> **Exercise details**
Pictures in the records below are skipped; the rest is copied exactly.

> **Materials provided**
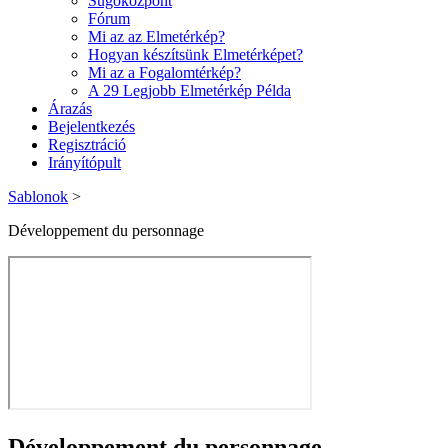
Súgóközpont
Fórum
Mi az az Elmetérkép?
Hogyan készítsünk Elmetérképet?
Mi az a Fogalomtérkép?
A 29 Legjobb Elmetérkép Példa
Árazás
Bejelentkezés
Regisztráció
Irányítópult
Sablonok
>
Développement du personnage
Développement du personnage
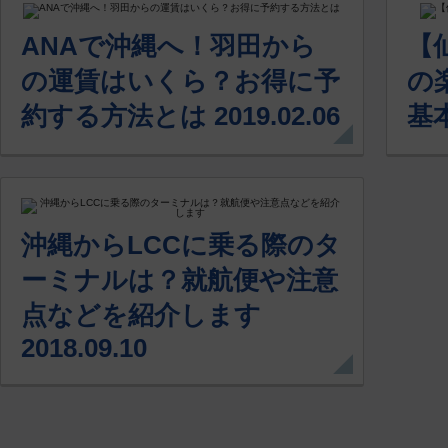
ANAで沖縄へ！羽田から
【
の運賃はいくら？お得に予
の
約する方法とは 2019.02.06
基本
沖縄からLCCに乗る際のタ
ーミナルは？就航便や注意
点などを紹介します
2018.09.10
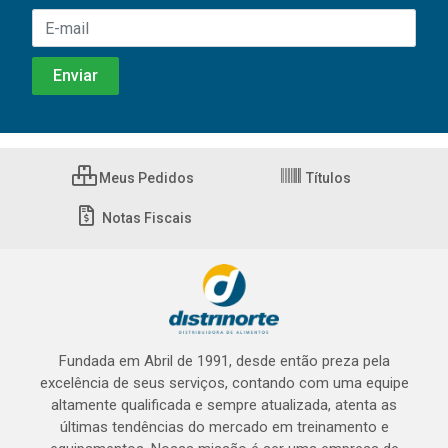
Meus Pedidos
Títulos
Notas Fiscais
Fundada em Abril de 1991, desde então preza pela
excelência de seus serviços, contando com uma equipe
altamente qualificada e sempre atualizada, atenta as
últimas tendências do mercado em treinamento e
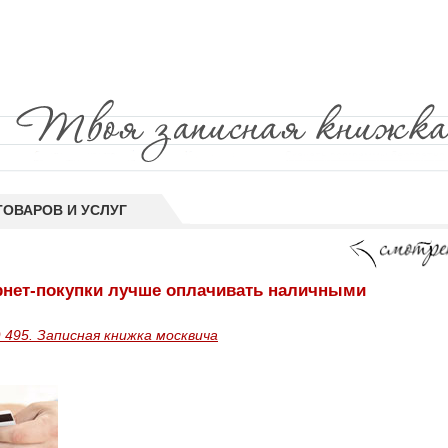
ТОВАРОВ И УСЛУГ
рнет-покупки лучше оплачивать наличными
 495. Записная книжка москвича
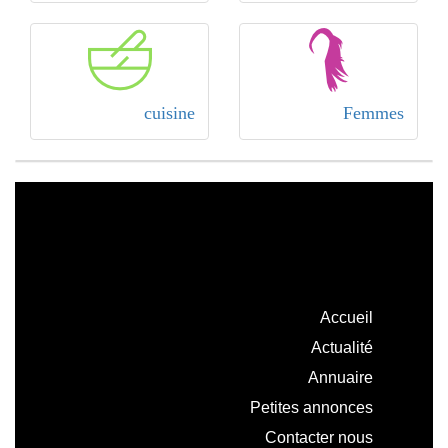
cuisine
Femmes
Accueil
Actualité
Annuaire
Petites annonces
Contacter nous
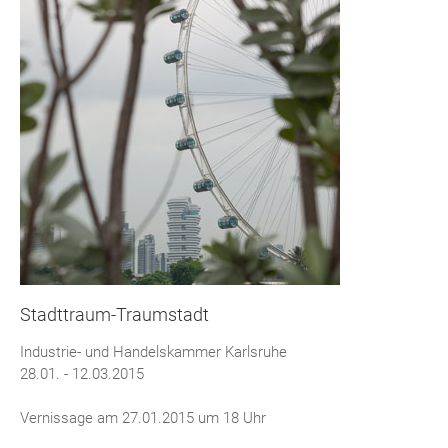
Stadttraum-Traumstadt
Industrie- und Handelskammer Karlsruhe
28.01. - 12.03.2015
Vernissage am 27.01.2015 um 18 Uhr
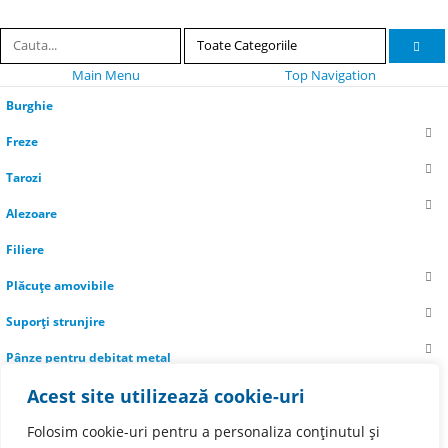
Main Menu
Top Navigation
Burghie
Freze
Tarozi
Alezoare
Filiere
Plăcuțe amovibile
Suporți strunjire
Pânze pentru debitat metal
Acest site utilizează cookie-uri
Informații utile
Livrare
Folosim cookie-uri pentru a personaliza conținutul și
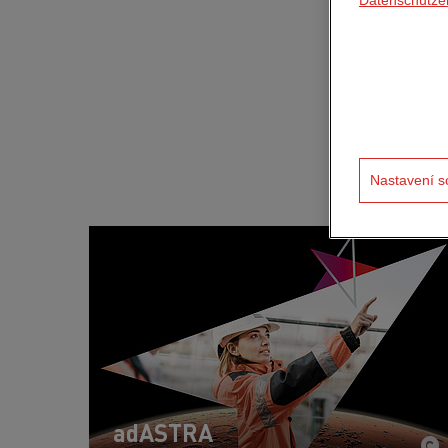
STRABAG 
Nastavení s
adASTRA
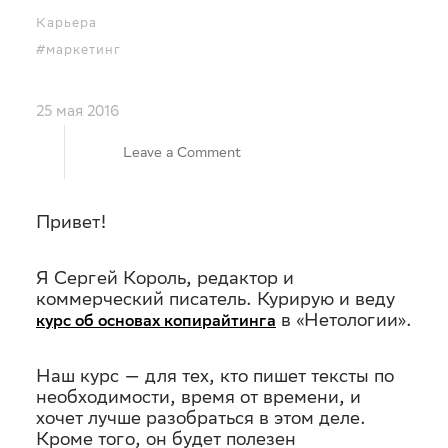
Карьера
#маркетинг
25 мая 2016
on
Leave a Comment
Копирайтерский
Привет!
бестиарий:
Я Сергей Король, редактор и
коммерческий писатель. Курирую и веду
от беспробельщиков
в «Нетологии».
курс об основах копирайтинга
до Ильяхова
Наш курс — для тех, кто пишет тексты по
необходимости, время от времени, и
хочет лучше разобраться в этом деле.
Кроме того, он будет полезен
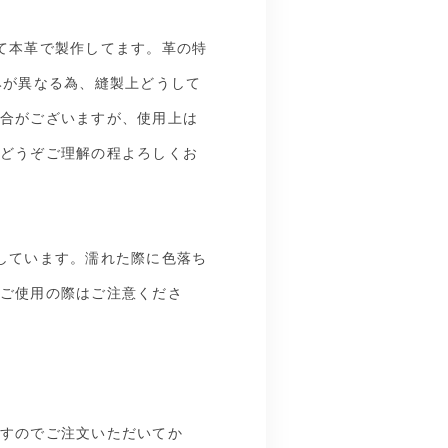
て本革で製作してます。革の特
みが異なる為、縫製上どうして
合がございますが、使用上は
どうぞご理解の程よろしくお
しています。濡れた際に色落ち
ご使用の際はご注意くださ
すのでご注文いただいてか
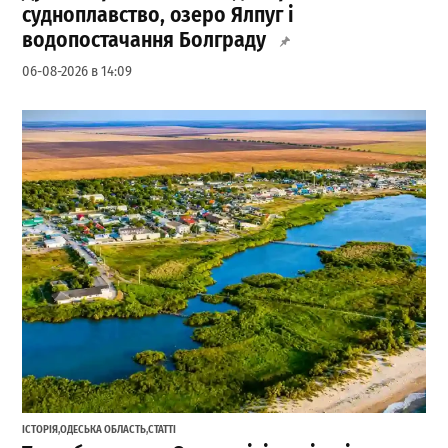
судноплавство, озеро Ялпуг і
водопостачання Болграду
06-08-2026 в 14:09
ІСТОРІЯ
,
ОДЕСЬКА ОБЛАСТЬ
,
СТАТТІ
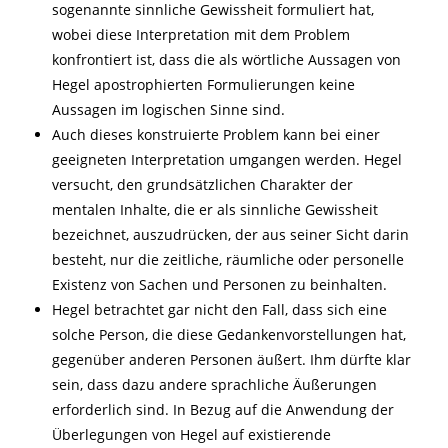
sogenannte sinnliche Gewissheit formuliert hat,
wobei diese Interpretation mit dem Problem
konfrontiert ist, dass die als wörtliche Aussagen von
Hegel apostrophierten Formulierungen keine
Aussagen im logischen Sinne sind.
Auch dieses konstruierte Problem kann bei einer
geeigneten Interpretation umgangen werden. Hegel
versucht, den grundsätzlichen Charakter der
mentalen Inhalte, die er als sinnliche Gewissheit
bezeichnet, auszudrücken, der aus seiner Sicht darin
besteht, nur die zeitliche, räumliche oder personelle
Existenz von Sachen und Personen zu beinhalten.
Hegel betrachtet gar nicht den Fall, dass sich eine
solche Person, die diese Gedankenvorstellungen hat,
gegenüber anderen Personen äußert. Ihm dürfte klar
sein, dass dazu andere sprachliche Äußerungen
erforderlich sind. In Bezug auf die Anwendung der
Überlegungen von Hegel auf existierende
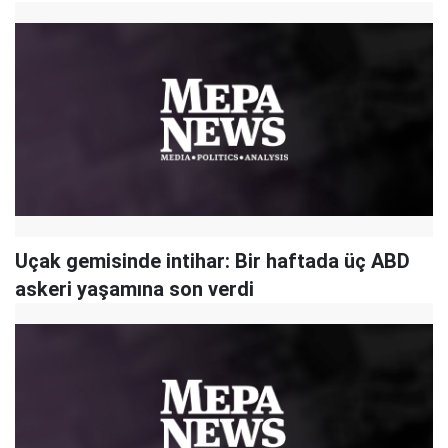
Uçak gemisinde intihar: Bir haftada üç ABD
askeri yaşamına son verdi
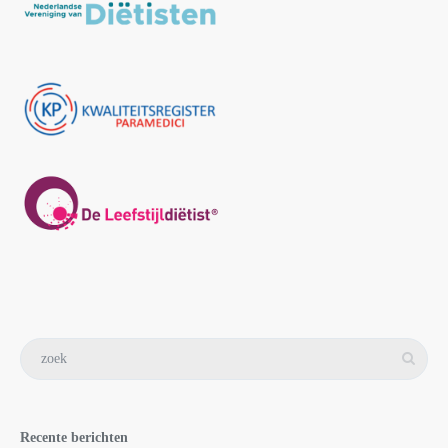
Recente berichten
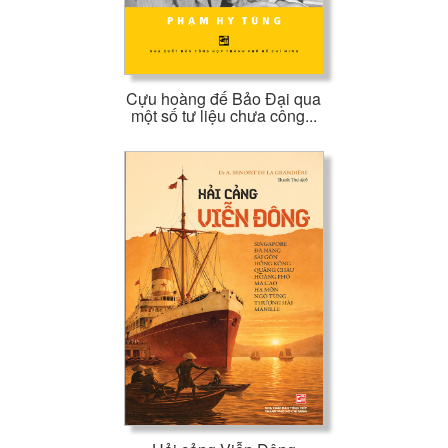
Cựu hoàng đế Bảo Đại qua
một số tư liệu chưa công...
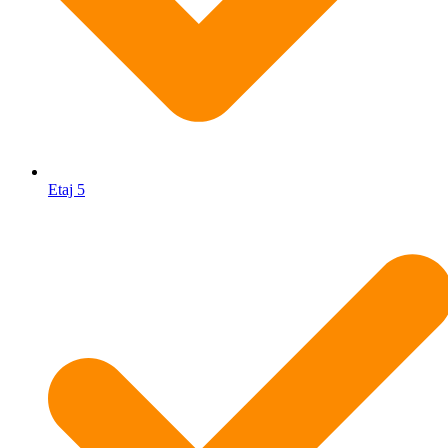
Etaj 5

> **Response to the exercise**
Súgóközpont
Fórum
Mi az az Elmetérkép?
Hogyan készítsünk Elmetérképet?
Mi az a Fogalomtérkép?
A 29 Legjobb Elmetérkép Példa
Árazás
Bejelentkezés
Regisztráció
Irányítópult
Sablonok
>
Développement du personnage
Développement du personnage
ANAで沖縄へ！羽田から
【
の運賃はいくら？お得に予
の
約する方法とは 2019.02.06
基本
沖縄からLCCに乗る際のタ
ーミナルは？就航便や注意
点などを紹介します
2018.09.10
Meus Pedidos
Títulos
Notas Fiscais
Fundada em Abril de 1991, desde então preza pela
excelência de seus serviços, contando com uma equipe
altamente qualificada e sempre atualizada, atenta as
últimas tendências do mercado em treinamento e
ТОВАРОВ И УСЛУГ
рнет-покупки лучше оплачивать наличными
 495. Записная книжка москвича
cuisine
Femmes
Accueil
Actualité
Annuaire
Petites annonces
Contacter nous
Stadttraum-Traumstadt
Industrie- und Handelskammer Karlsruhe
28.01. - 12.03.2015
Vernissage am 27.01.2015 um 18 Uhr
Main Menu
Top Navigation
Burghie
Freze
Tarozi
Alezoare
Filiere
Plăcuțe amovibile
Suporți strunjire
Pânze pentru debitat metal
Acest site utilizează cookie-uri
Informații utile
Livrare
Folosim cookie-uri pentru a personaliza conținutul și
STRABAG 
Nastavení s
adASTRA
Карьера
#маркетинг
25 мая 2016
on
Leave a Comment
Копирайтерский
Привет!
бестиарий:
Я Сергей Король, редактор и
коммерческий писатель. Курирую и веду
от беспробельщиков
в «Нетологии».
курс об основах копирайтинга
до Ильяхова
Наш курс — для тех, кто пишет тексты по
необходимости, время от времени, и
хочет лучше разобраться в этом деле.
Кроме того, он будет полезен
て本革で製作してます。革の特
みが異なる為、縫製上どうして
合がございますが、使用上は
どうぞご理解の程よろしくお
しています。濡れた際に色落ち
ご使用の際はご注意くださ
すのでご注文いただいてか
судноплавство, озеро Ялпуг і
водопостачання Болграду
06-08-2026 в 14:09
ІСТОРІЯ
,
ОДЕСЬКА ОБЛАСТЬ
,
СТАТТІ
sogenannte sinnliche Gewissheit formuliert hat,
wobei diese Interpretation mit dem Problem
konfrontiert ist, dass die als wörtliche Aussagen von
Hegel apostrophierten Formulierungen keine
Aussagen im logischen Sinne sind.
Auch dieses konstruierte Problem kann bei einer
geeigneten Interpretation umgangen werden. Hegel
versucht, den grundsätzlichen Charakter der
mentalen Inhalte, die er als sinnliche Gewissheit
bezeichnet, auszudrücken, der aus seiner Sicht darin
besteht, nur die zeitliche, räumliche oder personelle
Existenz von Sachen und Personen zu beinhalten.
Hegel betrachtet gar nicht den Fall, dass sich eine
solche Person, die diese Gedankenvorstellungen hat,
gegenüber anderen Personen äußert. Ihm dürfte klar
sein, dass dazu andere sprachliche Äußerungen
erforderlich sind. In Bezug auf die Anwendung der
Überlegungen von Hegel auf existierende
Uçak gemisinde intihar: Bir haftada üç ABD
askeri yaşamına son verdi
Recente berichten
Cựu hoàng đế Bảo Đại qua
một số tư liệu chưa công...
Etaj 5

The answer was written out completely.